Durante mucho tiempo se pensó que la herencia genética era un destino inmutable. Sin embargo, la ciencia contemporánea nos muestra que los genes no son un guion cerrado, sino un texto abierto que puede ser editado por las experiencias de vida. La epigenética estudia justamente cómo factores ambientales, emocionales y nutricionales pueden “encender” o “apagar” genes, modulando la salud presente y futura. En este escenario, la lactancia humana aparece como uno de los moduladores epigenéticos más poderosos.
Lactancia humana como modulador epigenético
La leche humana no es solo alimento: es información biológica. Contiene microARN, hormonas, factores de crecimiento y compuestos bioactivos que influyen en la expresión genética del bebé. Estos elementos actúan sobre el sistema inmune, el metabolismo y el desarrollo neurológico. La lactancia humana es capaz de modificar la manera en que los genes se expresan, dejando huellas que acompañan toda la vida.
Impacto en salud futura
La evidencia científica muestra que quienes reciben lactancia exclusiva durante los primeros seis meses tienen menor riesgo de obesidad, diabetes tipo 2 y enfermedades cardiovasculares en la adultez. También se observa una mejor regulación inmunológica y menor incidencia de alergias. Estos beneficios no se explican solo por la nutrición, sino por los cambios epigenéticos que la leche humana induce en el organismo.
Vínculo y epigenética emocional
La epigenética no se limita a lo biológico. El contacto piel a piel, la mirada y el acompañamiento durante la lactancia también generan cambios epigenéticos en la regulación del estrés.
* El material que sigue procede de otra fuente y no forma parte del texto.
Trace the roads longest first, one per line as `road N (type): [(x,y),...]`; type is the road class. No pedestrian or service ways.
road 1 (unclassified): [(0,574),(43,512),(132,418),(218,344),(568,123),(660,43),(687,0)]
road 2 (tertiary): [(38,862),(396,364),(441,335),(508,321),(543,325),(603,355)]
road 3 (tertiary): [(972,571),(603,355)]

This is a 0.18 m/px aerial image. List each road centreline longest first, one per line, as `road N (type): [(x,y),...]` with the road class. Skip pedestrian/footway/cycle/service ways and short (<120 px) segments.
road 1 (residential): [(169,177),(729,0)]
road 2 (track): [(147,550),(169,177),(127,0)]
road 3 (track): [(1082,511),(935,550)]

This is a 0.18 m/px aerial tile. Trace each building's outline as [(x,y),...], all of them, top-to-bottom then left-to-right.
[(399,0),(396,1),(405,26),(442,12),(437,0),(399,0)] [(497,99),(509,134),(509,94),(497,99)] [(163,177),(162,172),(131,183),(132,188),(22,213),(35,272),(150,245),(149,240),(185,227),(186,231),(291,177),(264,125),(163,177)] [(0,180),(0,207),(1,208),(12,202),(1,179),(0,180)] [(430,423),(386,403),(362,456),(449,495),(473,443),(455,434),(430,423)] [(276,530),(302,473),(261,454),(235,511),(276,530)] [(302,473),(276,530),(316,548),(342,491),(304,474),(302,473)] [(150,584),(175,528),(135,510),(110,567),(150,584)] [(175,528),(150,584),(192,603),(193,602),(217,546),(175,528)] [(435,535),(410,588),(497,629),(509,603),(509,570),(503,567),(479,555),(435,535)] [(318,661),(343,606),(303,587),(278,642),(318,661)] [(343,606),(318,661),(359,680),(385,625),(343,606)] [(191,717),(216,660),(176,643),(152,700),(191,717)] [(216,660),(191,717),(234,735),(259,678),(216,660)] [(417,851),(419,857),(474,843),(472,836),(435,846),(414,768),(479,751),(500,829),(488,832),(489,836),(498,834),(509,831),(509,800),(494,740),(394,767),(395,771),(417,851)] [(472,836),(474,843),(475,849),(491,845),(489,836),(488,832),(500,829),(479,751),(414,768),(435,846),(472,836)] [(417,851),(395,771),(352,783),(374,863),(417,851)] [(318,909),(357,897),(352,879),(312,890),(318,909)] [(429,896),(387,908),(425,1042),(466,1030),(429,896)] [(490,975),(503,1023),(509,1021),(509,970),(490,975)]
El entorno afectivo en el que se da la lactancia humana influye en la manera en que el bebé aprende a responder a la ansiedad y a construir vínculos seguros.
Lactancia y neurodesarrollo
La leche humana contiene compuestos que favorecen la mielinización neuronal y la maduración cerebral. Estudios recientes muestran que la epigenética de la lactancia impacta en funciones cognitivas, memoria y regulación emocional. El cerebro del bebé se construye también a partir de la información que recibe a través de la leche.
Dimensión social y política
Pensar la lactancia humana desde la epigenética nos obliga a reconocer que no es solo una decisión individual, sino un acto con consecuencias colectivas. Promover la lactancia es invertir en salud pública: menos enfermedades crónicas, menos gasto sanitario, más bienestar social. La leche humana es política, cuerpo y futuro.
Como puericultora, siempre digo que la lactancia humana es mucho más que nutrición: es escritura epigenética en el cuerpo del bebé. Cada toma es un acto de transmisión de información que moldea la salud y el desarrollo. Reconocer este poder nos invita a acompañar la lactancia con respeto, políticas públicas adecuadas y redes de sostén.
La leche humana escribe en los genes, pero también en la historia de cada familia y de cada sociedad. No es solo alimento: es memoria biológica, vínculo afectivo y soberanía sobre la salud futura.